### [What is needed]
Arrange every line of the items below as a Markdown table with two columns, Row and Text, numbering the rows and leaving out blank lines.

### [Information shown]
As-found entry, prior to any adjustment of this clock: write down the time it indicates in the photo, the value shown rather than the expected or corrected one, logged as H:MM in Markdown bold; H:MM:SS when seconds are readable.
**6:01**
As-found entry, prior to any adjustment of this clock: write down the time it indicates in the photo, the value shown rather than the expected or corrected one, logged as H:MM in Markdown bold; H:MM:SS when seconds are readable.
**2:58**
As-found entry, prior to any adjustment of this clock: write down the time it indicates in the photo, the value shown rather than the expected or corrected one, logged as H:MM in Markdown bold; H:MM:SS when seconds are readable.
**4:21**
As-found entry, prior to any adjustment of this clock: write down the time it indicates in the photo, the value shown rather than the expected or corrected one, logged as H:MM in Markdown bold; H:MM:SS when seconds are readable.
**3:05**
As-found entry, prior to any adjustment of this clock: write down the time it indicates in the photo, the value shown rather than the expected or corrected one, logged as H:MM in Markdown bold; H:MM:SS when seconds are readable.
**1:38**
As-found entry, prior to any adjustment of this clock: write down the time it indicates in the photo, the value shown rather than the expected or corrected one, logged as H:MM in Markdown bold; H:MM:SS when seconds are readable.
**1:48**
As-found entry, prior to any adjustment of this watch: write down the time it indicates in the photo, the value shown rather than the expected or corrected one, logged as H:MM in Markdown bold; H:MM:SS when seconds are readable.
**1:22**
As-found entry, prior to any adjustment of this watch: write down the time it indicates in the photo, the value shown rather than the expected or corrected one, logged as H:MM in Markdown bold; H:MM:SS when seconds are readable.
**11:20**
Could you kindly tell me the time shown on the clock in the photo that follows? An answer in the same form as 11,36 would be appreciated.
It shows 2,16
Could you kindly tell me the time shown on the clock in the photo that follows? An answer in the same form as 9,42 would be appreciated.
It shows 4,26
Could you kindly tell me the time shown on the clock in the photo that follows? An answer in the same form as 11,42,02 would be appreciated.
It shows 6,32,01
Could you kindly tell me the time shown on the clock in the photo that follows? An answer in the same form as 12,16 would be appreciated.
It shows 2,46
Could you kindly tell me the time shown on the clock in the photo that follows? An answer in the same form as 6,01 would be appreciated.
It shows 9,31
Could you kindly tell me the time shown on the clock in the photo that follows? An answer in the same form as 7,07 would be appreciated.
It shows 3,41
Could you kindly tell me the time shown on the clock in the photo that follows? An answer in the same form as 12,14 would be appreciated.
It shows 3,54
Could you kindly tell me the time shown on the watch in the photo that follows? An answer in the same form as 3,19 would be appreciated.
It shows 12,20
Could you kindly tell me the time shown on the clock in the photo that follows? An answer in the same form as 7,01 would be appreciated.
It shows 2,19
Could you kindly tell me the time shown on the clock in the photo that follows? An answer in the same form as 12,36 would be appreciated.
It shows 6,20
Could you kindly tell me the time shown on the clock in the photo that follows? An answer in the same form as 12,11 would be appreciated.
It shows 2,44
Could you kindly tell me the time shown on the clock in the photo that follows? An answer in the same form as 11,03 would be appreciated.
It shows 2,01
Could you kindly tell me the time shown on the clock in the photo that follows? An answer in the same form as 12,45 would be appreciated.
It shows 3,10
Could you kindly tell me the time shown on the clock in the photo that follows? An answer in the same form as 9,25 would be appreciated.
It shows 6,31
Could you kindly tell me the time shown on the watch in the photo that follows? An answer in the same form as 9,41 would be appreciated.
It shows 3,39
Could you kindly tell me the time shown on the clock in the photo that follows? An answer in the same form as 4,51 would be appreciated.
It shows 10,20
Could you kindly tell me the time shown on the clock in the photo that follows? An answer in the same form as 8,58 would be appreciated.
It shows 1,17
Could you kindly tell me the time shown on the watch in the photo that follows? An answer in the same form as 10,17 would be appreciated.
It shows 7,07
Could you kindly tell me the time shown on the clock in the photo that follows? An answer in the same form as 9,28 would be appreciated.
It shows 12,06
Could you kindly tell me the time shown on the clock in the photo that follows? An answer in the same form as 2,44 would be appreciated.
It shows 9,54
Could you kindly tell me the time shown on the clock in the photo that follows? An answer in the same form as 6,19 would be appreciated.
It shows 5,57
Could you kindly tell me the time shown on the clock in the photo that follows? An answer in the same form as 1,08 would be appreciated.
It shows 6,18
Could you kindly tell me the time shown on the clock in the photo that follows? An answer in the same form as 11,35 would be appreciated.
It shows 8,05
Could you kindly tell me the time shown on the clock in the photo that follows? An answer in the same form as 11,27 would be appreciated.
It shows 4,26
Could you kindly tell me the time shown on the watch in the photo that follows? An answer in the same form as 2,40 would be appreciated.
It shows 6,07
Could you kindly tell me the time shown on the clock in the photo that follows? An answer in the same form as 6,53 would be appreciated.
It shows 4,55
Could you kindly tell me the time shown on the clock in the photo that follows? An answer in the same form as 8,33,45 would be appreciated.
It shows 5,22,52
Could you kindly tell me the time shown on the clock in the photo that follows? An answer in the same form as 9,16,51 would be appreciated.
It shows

### [Result]
| Row | Text |
|---|---|
| 1 | As-found entry, prior to any adjustment of this clock: write down the time it indicates in the photo, the value shown rather than the expected or corrected one, logged as H:MM in Markdown bold; H:MM:SS when seconds are readable. |
| 2 | **6:01** |
| 3 | As-found entry, prior to any adjustment of this clock: write down the time it indicates in the photo, the value shown rather than the expected or corrected one, logged as H:MM in Markdown bold; H:MM:SS when seconds are readable. |
| 4 | **2:58** |
| 5 | As-found entry, prior to any adjustment of this clock: write down the time it indicates in the photo, the value shown rather than the expected or corrected one, logged as H:MM in Markdown bold; H:MM:SS when seconds are readable. |
| 6 | **4:21** |
| 7 | As-found entry, prior to any adjustment of this clock: write down the time it indicates in the photo, the value shown rather than the expected or corrected one, logged as H:MM in Markdown bold; H:MM:SS when seconds are readable. |
| 8 | **3:05** |
| 9 | As-found entry, prior to any adjustment of this clock: write down the time it indicates in the photo, the value shown rather than the expected or corrected one, logged as H:MM in Markdown bold; H:MM:SS when seconds are readable. |
| 10 | **1:38** |
| 11 | As-found entry, prior to any adjustment of this clock: write down the time it indicates in the photo, the value shown rather than the expected or corrected one, logged as H:MM in Markdown bold; H:MM:SS when seconds are readable. |
| 12 | **1:48** |
| 13 | As-found entry, prior to any adjustment of this watch: write down the time it indicates in the photo, the value shown rather than the expected or corrected one, logged as H:MM in Markdown bold; H:MM:SS when seconds are readable. |
| 14 | **1:22** |
| 15 | As-found entry, prior to any adjustment of this watch: write down the time it indicates in the photo, the value shown rather than the expected or corrected one, logged as H:MM in Markdown bold; H:MM:SS when seconds are readable. |
| 16 | **11:20** |
| 17 | Could you kindly tell me the time shown on the clock in the photo that follows? An answer in the same form as 11,36 would be appreciated. |
| 18 | It shows 2,16 |
| 19 | Could you kindly tell me the time shown on the clock in the photo that follows? An answer in the same form as 9,42 would be appreciated. |
| 20 | It shows 4,26 |
| 21 | Could you kindly tell me the time shown on the clock in the photo that follows? An answer in the same form as 11,42,02 would be appreciated. |
| 22 | It shows 6,32,01 |
| 23 | Could you kindly tell me the time shown on the clock in the photo that follows? An answer in the same form as 12,16 would be appreciated. |
| 24 | It shows 2,46 |
| 25 | Could you kindly tell me the time shown on the clock in the photo that follows? An answer in the same form as 6,01 would be appreciated. |
| 26 | It shows 9,31 |
| 27 | Could you kindly tell me the time shown on the clock in the photo that follows? An answer in the same form as 7,07 would be appreciated. |
| 28 | It shows 3,41 |
| 29 | Could you kindly tell me the time shown on the clock in the photo that follows? An answer in the same form as 12,14 would be appreciated. |
| 30 | It shows 3,54 |
| 31 | Could you kindly tell me the time shown on the watch in the photo that follows? An answer in the same form as 3,19 would be appreciated. |
| 32 | It shows 12,20 |
| 33 | Could you kindly tell me the time shown on the clock in the photo that follows? An answer in the same form as 7,01 would be appreciated. |
| 34 | It shows 2,19 |
| 35 | Could you kindly tell me the time shown on the clock in the photo that follows? An answer in the same form as 12,36 would be appreciated. |
| 36 | It shows 6,20 |
| 37 | Could you kindly tell me the time shown on the clock in the photo that follows? An answer in the same form as 12,11 would be appreciated. |
| 38 | It shows 2,44 |
| 39 | Could you kindly tell me the time shown on the clock in the photo that follows? An answer in the same form as 11,03 would be appreciated. |
| 40 | It shows 2,01 |
| 41 | Could you kindly tell me the time shown on the clock in the photo that follows? An answer in the same form as 12,45 would be appreciated. |
| 42 | It shows 3,10 |
| 43 | Could you kindly tell me the time shown on the clock in the photo that follows? An answer in the same form as 9,25 would be appreciated. |
| 44 | It shows 6,31 |
| 45 | Could you kindly tell me the time shown on the watch in the photo that follows? An answer in the same form as 9,41 would be appreciated. |
| 46 | It shows 3,39 |
| 47 | Could you kindly tell me the time shown on the clock in the photo that follows? An answer in the same form as 4,51 would be appreciated. |
| 48 | It shows 10,20 |
| 49 | Could you kindly tell me the time shown on the clock in the photo that follows? An answer in the same form as 8,58 would be appreciated. |
| 50 | It shows 1,17 |
| 51 | Could you kindly tell me the time shown on the watch in the photo that follows? An answer in the same form as 10,17 would be appreciated. |
| 52 | It shows 7,07 |
| 53 | Could you kindly tell me the time shown on the clock in the photo that follows? An answer in the same form as 9,28 would be appreciated. |
| 54 | It shows 12,06 |
| 55 | Could you kindly tell me the time shown on the clock in the photo that follows? An answer in the same form as 2,44 would be appreciated. |
| 56 | It shows 9,54 |
| 57 | Could you kindly tell me the time shown on the clock in the photo that follows? An answer in the same form as 6,19 would be appreciated. |
| 58 | It shows 5,57 |
| 59 | Could you kindly tell me the time shown on the clock in the photo that follows? An answer in the same form as 1,08 would be appreciated. |
| 60 | It shows 6,18 |
| 61 | Could you kindly tell me the time shown on the clock in the photo that follows? An answer in the same form as 11,35 would be appreciated. |
| 62 | It shows 8,05 |
| 63 | Could you kindly tell me the time shown on the clock in the photo that follows? An answer in the same form as 11,27 would be appreciated. |
| 64 | It shows 4,26 |
| 65 | Could you kindly tell me the time shown on the watch in the photo that follows? An answer in the same form as 2,40 would be appreciated. |
| 66 | It shows 6,07 |
| 67 | Could you kindly tell me the time shown on the clock in the photo that follows? An answer in the same form as 6,53 would be appreciated. |
| 68 | It shows 4,55 |
| 69 | Could you kindly tell me the time shown on the clock in the photo that follows? An answer in the same form as 8,33,45 would be appreciated. |
| 70 | It shows 5,22,52 |
| 71 | Could you kindly tell me the time shown on the clock in the photo that follows? An answer in the same form as 9,16,51 would be appreciated. |
| 72 | It shows |